MANAGEMENT’S DISCUSSION AND ANALYSIS OF RESULTS
OF OPERATIONS AND FINANCIAL CONDITION—(Continued)
     TWC’s capital expenditures included the following major categories (in millions):
                 
    Six Months Ended  
    June 30,  
    2011     2010  
Customer premise equipment(a)
  $ 533     $ 606  
Scalable infrastructure(b)
    376       372  
Line extensions(c)
    141       179  
Upgrades/rebuilds(d)
    42       74  
Support capital(e)
    271       241  
 
           
Total capital expenditures
  $ 1,363     $ 1,472  
 
           
 
(a)   Amounts represent costs incurred in the purchase and installation of equipment that resides at a customer’s home or business for the purpose of receiving/sending video, high-speed data and/or voice signals. Such equipment includes set-top boxes, remote controls, high-speed data modems (including wireless), telephone modems and the costs of installing such new equipment. Customer premise equipment also includes materials and labor costs incurred to install the “drop” cable that connects a customer’s dwelling or business to the closest point of the main distribution network.
(b)   Amounts represent costs incurred in the purchase and installation of equipment that controls signal reception, processing and transmission throughout TWC’s distribution network, as well as controls and communicates with the equipment residing at a customer’s home or business. Also included in scalable infrastructure is certain equipment necessary for content aggregation and distribution (video-on-demand equipment) and equipment necessary to provide certain video, high-speed data and voice service features (voicemail, e-mail, etc.).

__Supplied information__.
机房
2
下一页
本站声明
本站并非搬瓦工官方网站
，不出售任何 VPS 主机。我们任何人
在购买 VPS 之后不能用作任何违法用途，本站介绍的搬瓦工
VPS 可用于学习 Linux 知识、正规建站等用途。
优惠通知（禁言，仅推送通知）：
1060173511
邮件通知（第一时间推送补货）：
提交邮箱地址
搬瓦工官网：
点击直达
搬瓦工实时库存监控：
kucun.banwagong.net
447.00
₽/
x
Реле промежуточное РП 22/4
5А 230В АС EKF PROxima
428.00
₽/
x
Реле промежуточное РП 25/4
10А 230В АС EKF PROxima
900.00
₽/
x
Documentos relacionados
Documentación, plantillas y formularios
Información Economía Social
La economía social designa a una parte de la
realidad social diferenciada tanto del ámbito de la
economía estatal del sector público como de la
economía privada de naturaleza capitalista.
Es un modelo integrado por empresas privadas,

...

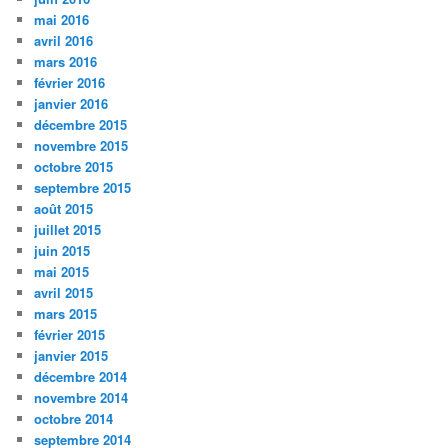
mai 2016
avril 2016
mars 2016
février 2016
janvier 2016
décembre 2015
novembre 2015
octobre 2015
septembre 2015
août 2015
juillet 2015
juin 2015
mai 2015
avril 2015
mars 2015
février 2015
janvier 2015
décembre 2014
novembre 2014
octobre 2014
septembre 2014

...

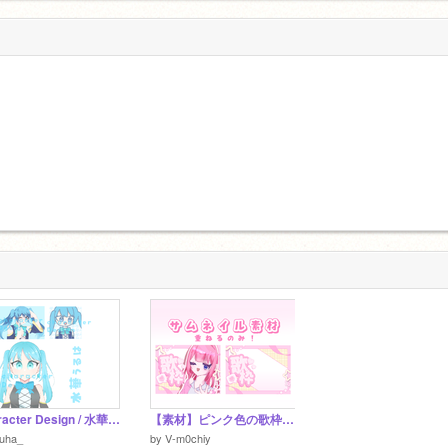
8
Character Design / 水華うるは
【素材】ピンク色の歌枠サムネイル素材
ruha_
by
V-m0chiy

__Exercise aim__.
Answer these questions using the capital expenditures excerpt:
1. What were TWC's total capital expenditures for the six months ended June 30, 2011?
2. According to the note on customer premise equipment, what does the "drop" cable connect?
3. Which category of capital expenditures includes video-on-demand equipment?

__Answer to this problem__.
1. $1,363 million.
2. It connects a customer's dwelling or business to the closest point of the main distribution network.
3. Scalable infrastructure.